- **EXERCISE AIM**
For the entries that appear below, write out the exact text and omit the pictures.

··· DATA FOR THE TASK ···

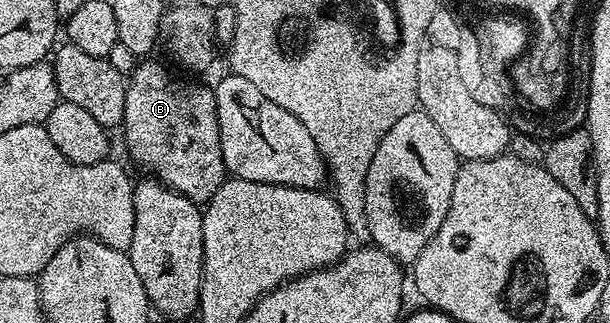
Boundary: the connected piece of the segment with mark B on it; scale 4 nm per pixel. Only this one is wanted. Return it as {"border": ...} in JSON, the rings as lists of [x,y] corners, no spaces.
{"border":[[[140,60],[127,75],[126,112],[124,113],[124,146],[136,166],[145,170],[145,175],[161,182],[175,194],[180,194],[195,204],[207,204],[222,188],[226,180],[222,160],[222,140],[218,128],[218,108],[213,87],[199,86],[196,82],[183,82],[175,78],[160,62]]]}

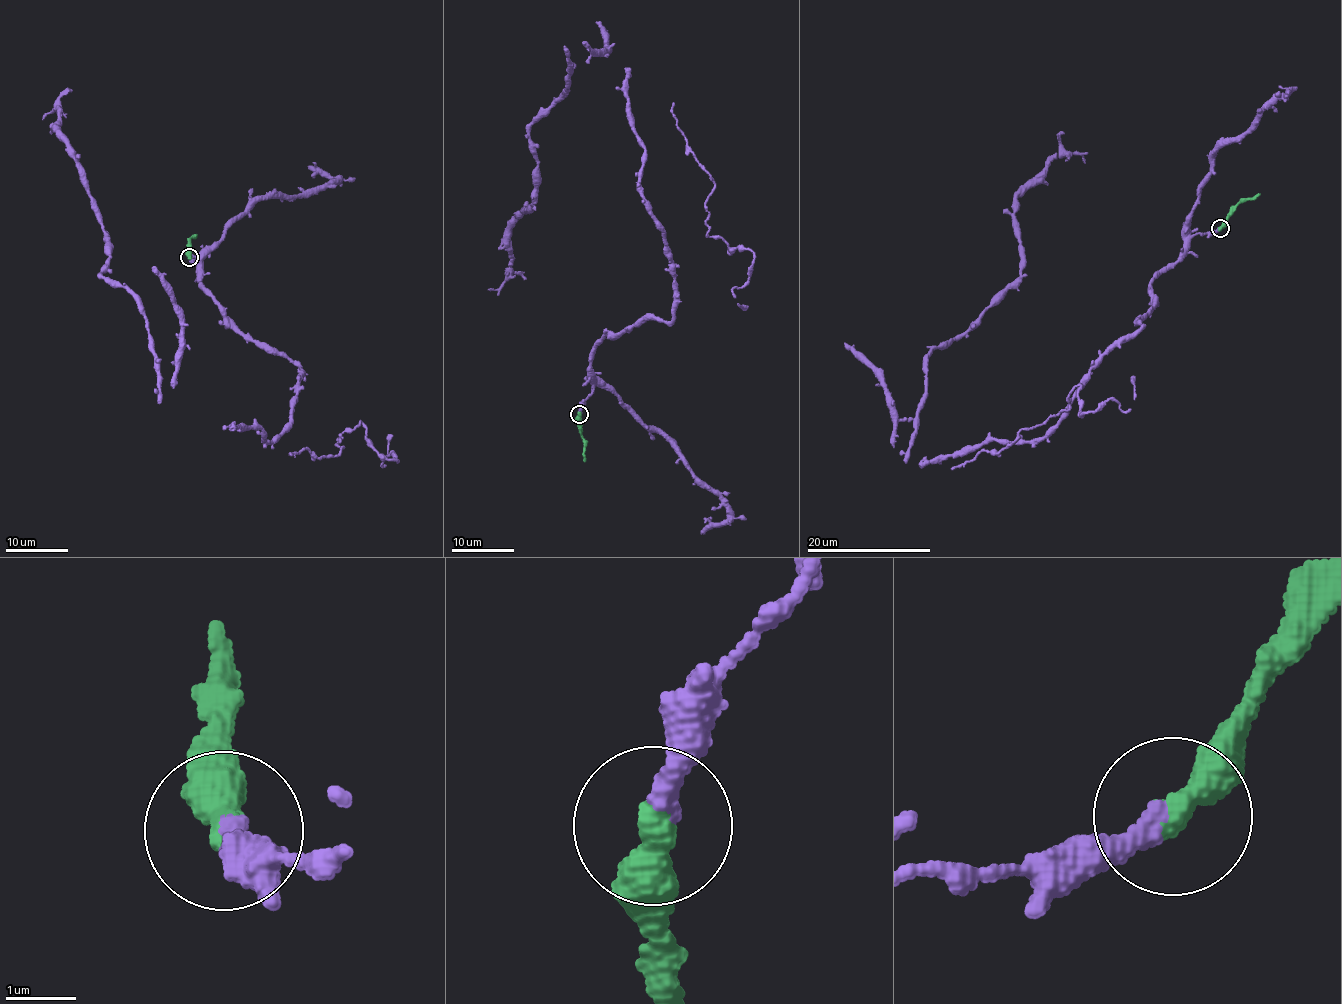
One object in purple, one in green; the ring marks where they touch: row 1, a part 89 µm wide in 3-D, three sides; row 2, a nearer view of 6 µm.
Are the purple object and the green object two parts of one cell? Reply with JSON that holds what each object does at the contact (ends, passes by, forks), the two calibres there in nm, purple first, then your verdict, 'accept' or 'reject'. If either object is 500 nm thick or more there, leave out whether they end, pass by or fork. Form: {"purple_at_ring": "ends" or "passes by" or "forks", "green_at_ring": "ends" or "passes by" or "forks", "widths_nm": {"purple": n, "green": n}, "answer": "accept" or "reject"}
{"purple_at_ring": "ends", "green_at_ring": "ends", "widths_nm": {"purple": 300, "green": 480}, "answer": "accept"}

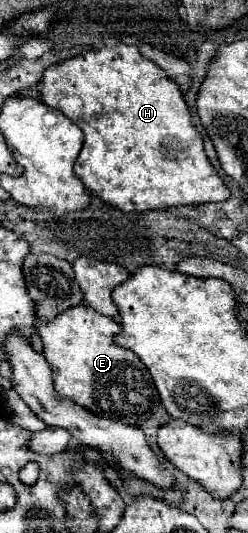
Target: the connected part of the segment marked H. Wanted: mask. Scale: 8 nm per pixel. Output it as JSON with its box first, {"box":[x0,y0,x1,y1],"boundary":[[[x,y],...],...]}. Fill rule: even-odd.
{"box":[41,43,229,214],"boundary":[[[121,43],[115,48],[91,50],[85,58],[53,64],[45,70],[41,82],[41,100],[61,110],[83,130],[85,144],[75,162],[75,174],[107,204],[115,204],[115,208],[129,214],[145,214],[151,210],[169,210],[175,206],[221,202],[229,198],[229,188],[205,154],[203,136],[191,122],[191,112],[179,84],[153,60],[145,58],[136,45]]]}

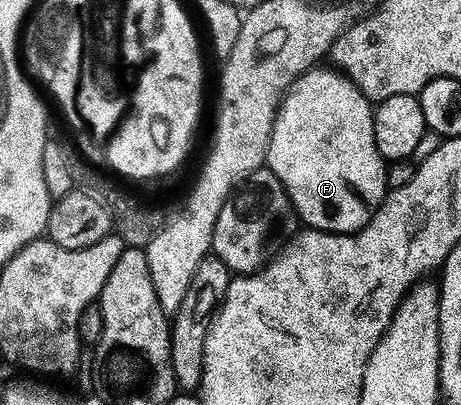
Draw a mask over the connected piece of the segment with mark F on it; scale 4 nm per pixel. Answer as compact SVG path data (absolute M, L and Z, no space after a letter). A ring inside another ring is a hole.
M313 68L296 79L288 89L276 122L272 125L272 139L268 145L267 169L278 176L278 180L292 201L295 217L313 230L327 230L330 234L354 234L362 229L379 206L389 189L386 163L374 144L373 103L335 68L320 70Z

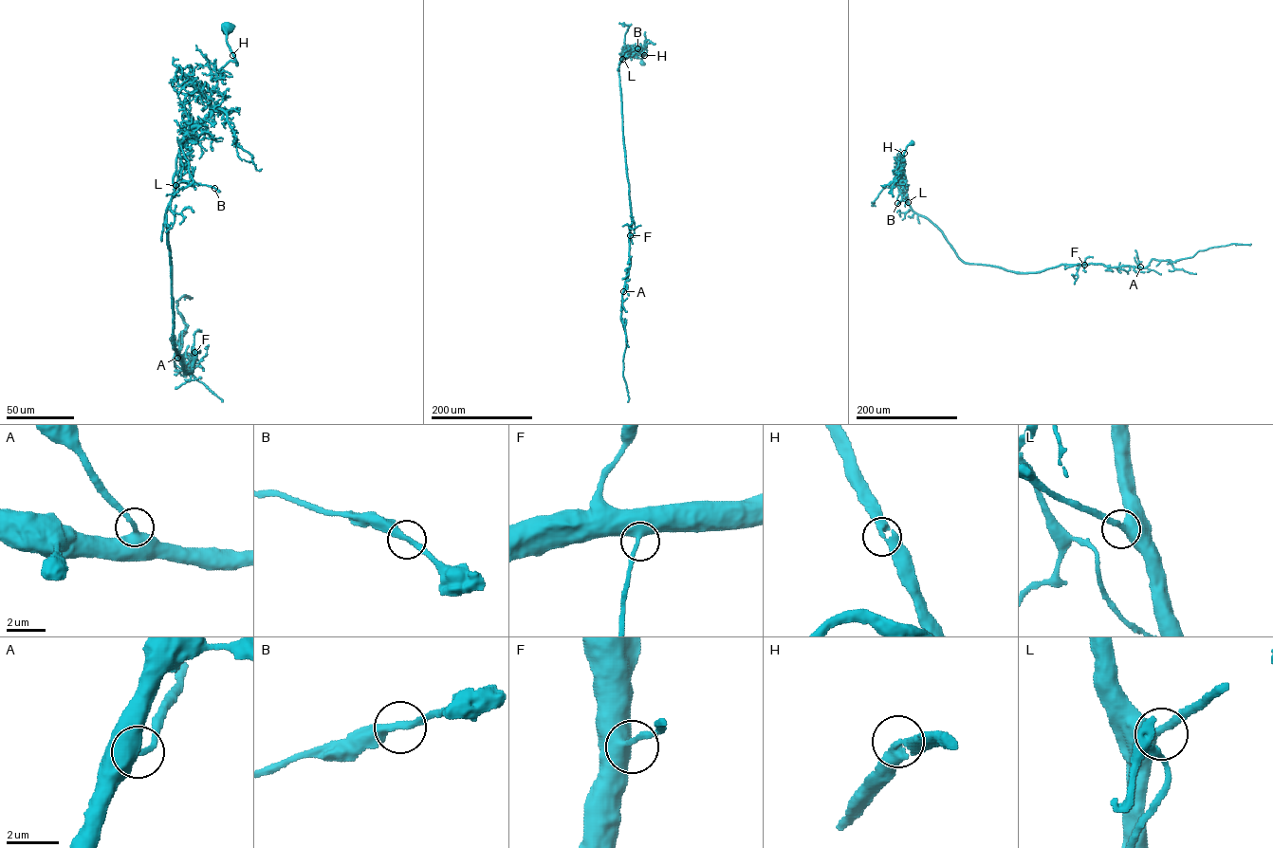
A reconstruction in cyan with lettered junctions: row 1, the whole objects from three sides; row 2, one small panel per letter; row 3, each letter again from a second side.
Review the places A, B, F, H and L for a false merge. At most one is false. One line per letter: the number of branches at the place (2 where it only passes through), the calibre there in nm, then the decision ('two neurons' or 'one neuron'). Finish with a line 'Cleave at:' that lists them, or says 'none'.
A: 2 branches meet; 360 nm thick; one neuron
B: 2 branches meet; 300 nm thick; one neuron
F: 2 branches meet; 340 nm thick; one neuron
H: 2 branches meet; 380 nm thick; one neuron
L: 2 branches meet; 440 nm thick; one neuron
Cleave at: none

···

- **ANSWER TO THE PROBLEM**
Boundary: the connected piece of the segment with mark B on it; scale 4 nm per pixel. Only this one is wanted. Return it as {"border": ...} in JSON, the rings as lists of [x,y] corners, no spaces.
{"border":[[[140,60],[127,75],[126,112],[124,113],[124,146],[136,166],[145,170],[145,175],[161,182],[175,194],[180,194],[195,204],[207,204],[222,188],[226,180],[222,160],[222,140],[218,128],[218,108],[213,87],[199,86],[196,82],[183,82],[175,78],[160,62]]]}

One object in purple, one in green; the ring marks where they touch: row 1, a part 89 µm wide in 3-D, three sides; row 2, a nearer view of 6 µm.
Are the purple object and the green object two parts of one cell? Reply with JSON that holds what each object does at the contact (ends, passes by, forks), the two calibres there in nm, purple first, then your verdict, 'accept' or 'reject'. If either object is 500 nm thick or more there, leave out whether they end, pass by or fork. Form: {"purple_at_ring": "ends" or "passes by" or "forks", "green_at_ring": "ends" or "passes by" or "forks", "widths_nm": {"purple": n, "green": n}, "answer": "accept" or "reject"}
{"purple_at_ring": "ends", "green_at_ring": "ends", "widths_nm": {"purple": 300, "green": 480}, "answer": "accept"}

Target: the connected part of the segment marked H. Wanted: mask. Scale: 8 nm per pixel. Output it as JSON with its box first, {"box":[x0,y0,x1,y1],"boundary":[[[x,y],...],...]}. Fill rule: even-odd.
{"box":[41,43,229,214],"boundary":[[[121,43],[115,48],[91,50],[85,58],[53,64],[45,70],[41,82],[41,100],[61,110],[83,130],[85,144],[75,162],[75,174],[107,204],[115,204],[115,208],[129,214],[145,214],[151,210],[169,210],[175,206],[221,202],[229,198],[229,188],[205,154],[203,136],[191,122],[191,112],[179,84],[153,60],[145,58],[136,45]]]}

Draw a mask over the connected piece of the segment with mark F on it; scale 4 nm per pixel. Answer as compact SVG path data (absolute M, L and Z, no space after a letter). A ring inside another ring is a hole.
M313 68L296 79L288 89L276 122L272 125L272 139L268 145L267 169L278 176L278 180L292 201L295 217L313 230L327 230L330 234L354 234L362 229L379 206L389 189L386 163L374 144L373 103L335 68L320 70Z

A reconstruction in cyan with lettered junctions: row 1, the whole objects from three sides; row 2, one small panel per letter; row 3, each letter again from a second side.
Review the places A, B, F, H and L for a false merge. At most one is false. One line per letter: the number of branches at the place (2 where it only passes through), the calibre there in nm, then the decision ('two neurons' or 'one neuron'). Finish with a line 'Cleave at:' that lists them, or says 'none'.
A: 2 branches meet; 360 nm thick; one neuron
B: 2 branches meet; 300 nm thick; one neuron
F: 2 branches meet; 340 nm thick; one neuron
H: 2 branches meet; 380 nm thick; one neuron
L: 2 branches meet; 440 nm thick; one neuron
Cleave at: none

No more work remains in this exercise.